We gathered results from 8:30 AM to 12:00 PM (UTC-4). During this period, we captured metrics for approximately 111,000 orders from a single market maker.
Our latency measurement tool captured network packets using LIBPCAP API. For each inbound packet containing FIX message with new order request, the tool establish correlation with an outbound packet (containing order ACK FIX message for the same order). The difference in Linux kernel-provided timestamps of these packets gave us order ACK latency of individual order. During the duration of our test we were able to collect measurement 111K production orders. HDR Histogram was used to calculate latency percentiles. A simplified version of this tool is available here.
The diagram below is a visual representation of the latency testing process:
Detailed Results
The vast majority of the observed network traffic consisted of FIX Order Replace Request messages (35=G), accompanied by a smaller number of Order New Requests (35=D) and Order Cancel Requests (35=F).
Each of these requests typically prompted one or more response Execution Report messages (35=8). For instance, an order could result in an initial acknowledgement (150=0), followed by several Execution Report messages (150=F).

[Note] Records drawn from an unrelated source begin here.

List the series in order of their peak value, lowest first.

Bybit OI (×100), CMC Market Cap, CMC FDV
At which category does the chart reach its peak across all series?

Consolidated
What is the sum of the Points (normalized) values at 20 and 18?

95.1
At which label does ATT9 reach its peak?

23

The following table contains the latency histogram, with times shown in microseconds:
Percentile : Microseconds : Event count
MIN : 23.0 : 6
50.0% : 30.0 : 57761
90.0% : 55.0 : 100940
99.0% : 133.0 : 110655
99.9% : 310.0 : 111638
99.99% : 538.0 : 111738
99.999% : 2495.0 : 111748
99.9999% : 2575.0 : 111749
99.99999% : 2575.0 : 111749
99.999999% : 2575.0 : 111749
MAX, TOTAL : 2575.0 : 111749
The same results shown in chart format:
Comparison with AWS-Based Benchmark
Deltix has an internal performance benchmark that measures a similar order acknowledgement latency in an AWS-based configuration. In this setup, the matching engine is fed with 20,000 order requests per second from 10 FIX-based bots that simulate real clients.
Here is a sample result, based on a dataset of 2.2 million orders:
Percentile : Microseconds : Event count
MIN : 13.0 : 117
50.0% : 22.0 : 1166665
90.0% : 71.0 : 2028273
99.0% : 100.0 : 2225310
99.9% : 129.0 : 2244197
99.99% : 157.0 : 2246105
99.999% : 183.0 : 2246294
99.9999% : 797.0 : 2246314
99.99999% : 992.0 : 2246316
99.999999% : 992.0 : 2246316
MAX, TOTAL : 992.0 : 2246316
The AWS environment offers better CPUs (c5d.12xlarge with Intel Xeon Platinum 8275CL CPU @ 3.00GHz) that result in better mean time but lead to more jitter.

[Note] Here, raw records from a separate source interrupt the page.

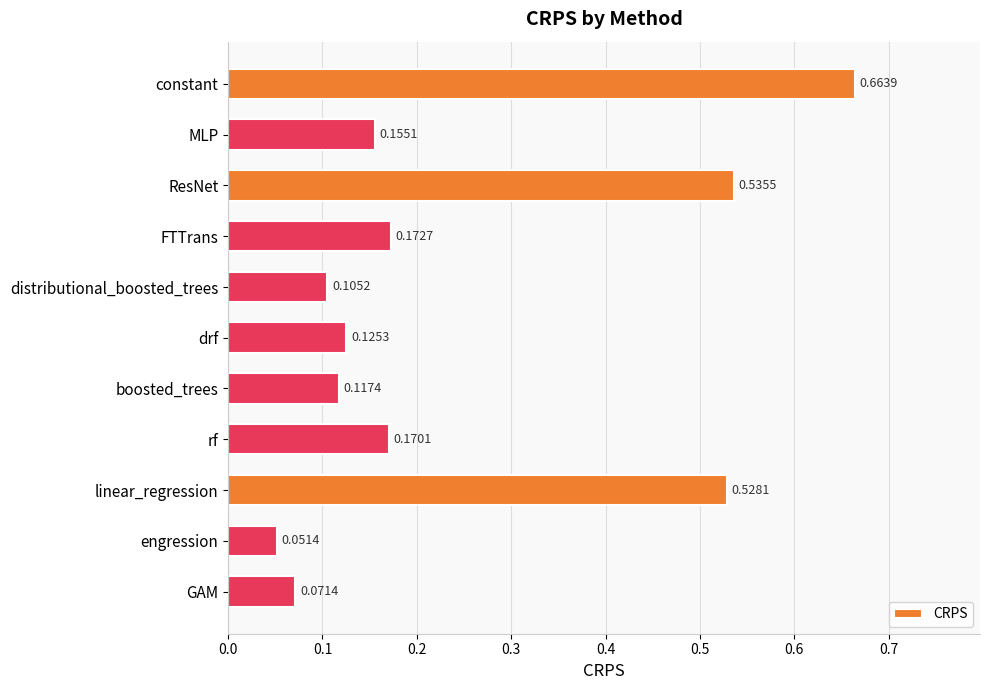

What is the change in value from linear_regression to engression?

-0.5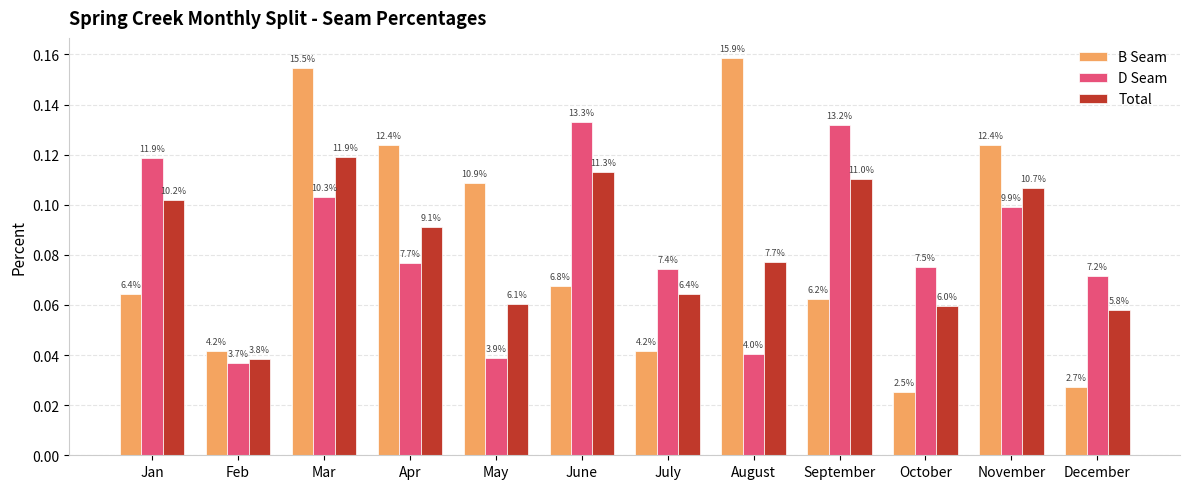

How many bars are there in total?

36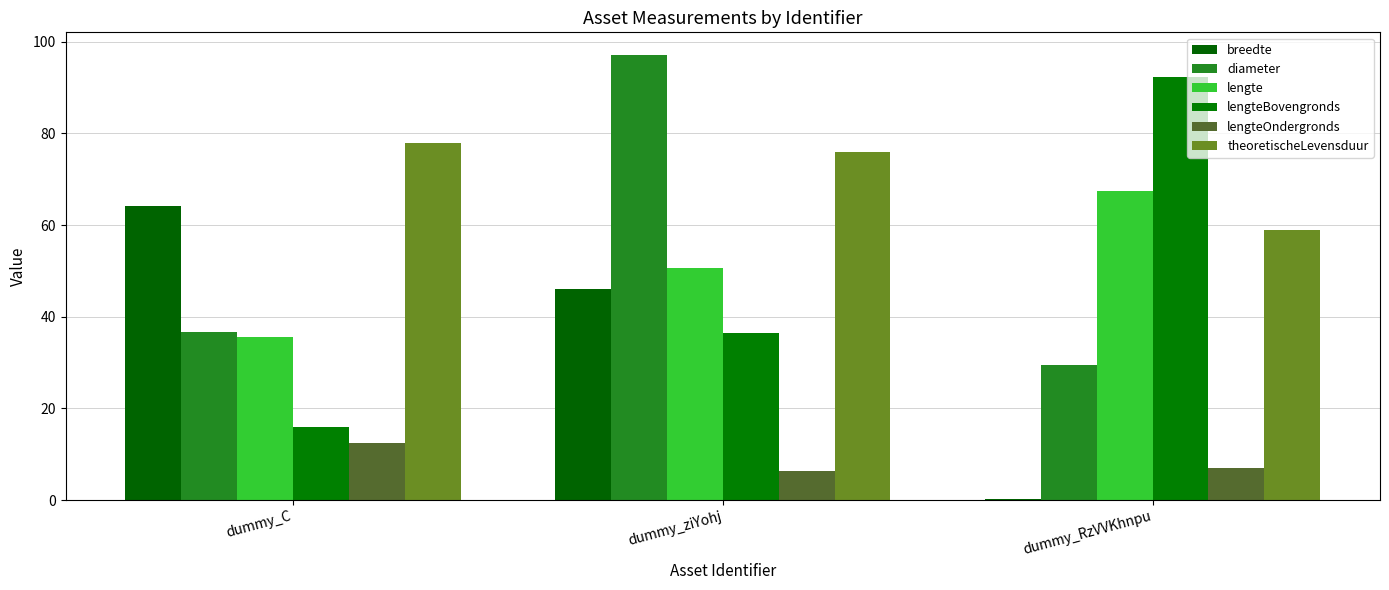

Does the chart contain stacked bars?

No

The following histogram chart compares the latency results between the production environment at Beeks (blue) and the AWS test environment (red), with lower values indicating better performance:
Further Steps
To further reduce order acknowledgement latency, there are several strategies that can be explored.
TCP Bypass
November 2023 Update: Results after setup was upgraded to run under Xilinx ONLOAD driver:
Percentile | Latency (μs) |
---|---|
MIN | 13 |
50.0% | 24 |
90.0% | 54 |
99.0% | 247 |
99.9% | 476 |
99.99% | 746 |
99.999% | 746 |
99.9999% | 746 |
99.99999% | 746 |
99.999999% | 746 |
MAX, TOTAL | 746 |
Upgrade to a Modern, Overclocked CPU
The benchmark results from the AWS-based setup indicate that achieving an average order acknowledgement time as low as 12 microseconds is possible with more advanced CPUs. Considering this, an upgrade of the production environment to a contemporary, overclocked CPU is worth pursuing. This upgrade is currently on our horizon.

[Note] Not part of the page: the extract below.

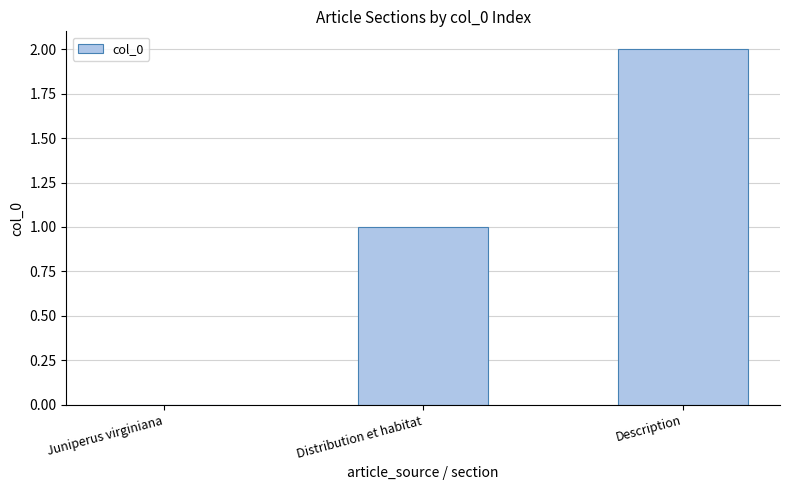

Which has a higher value, Description or Distribution et habitat?

Description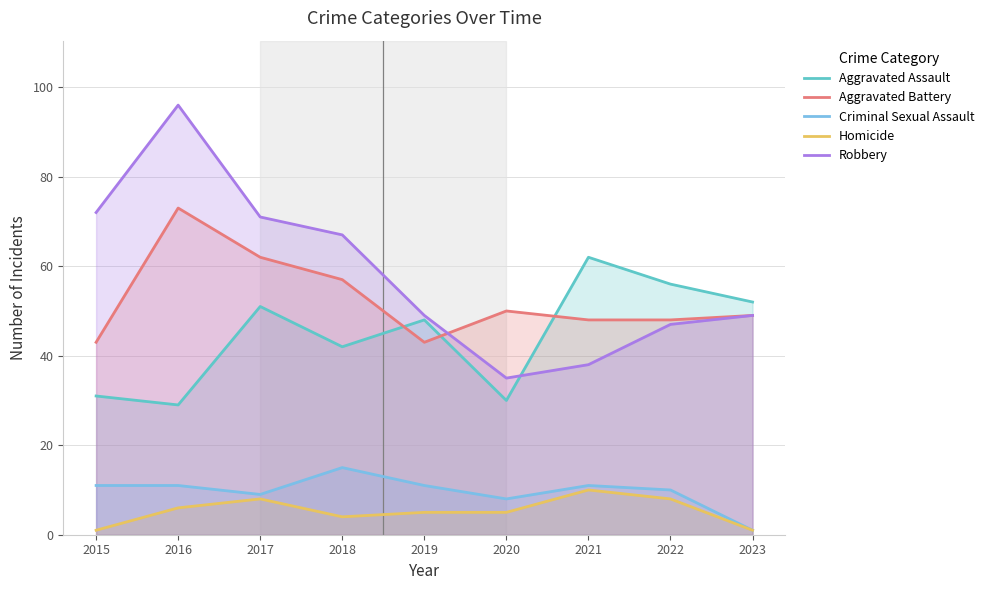

Which has a higher value, 2017 or 2015?

2017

March 2024 Update: Production was upgraded to a modern server with Intel® Xeon® w7-2495X running at 4.8Ghz. Updated results:
Percentile | Latency (μs) |
---|---|
MIN | 4 |
50.0% | 6 |
90.0% | 8 |
99.0% | 12 |
99.9% | 27 |
99.99% | 90 |
99.999% | 171 |
99.9999% | 247 |
99.99999% | 247 |
99.999999% | 247 |
MAX, TOTAL | 247 |
Switch to Commercial JVM with Better JIT
Our order ACK latency benchmark shows that switching from OpenJDK to GraalVM Enterprise or Azul Zulu Prime improves latency metrics by about 16%:
Custom Architecture
We can effectively bypass Ember's generic OMS by allowing the matching engine to operate independently instead of running within the custom algorithm. This adjustment eradicates two queue hops for the signals under observation, leading to a more streamlined process.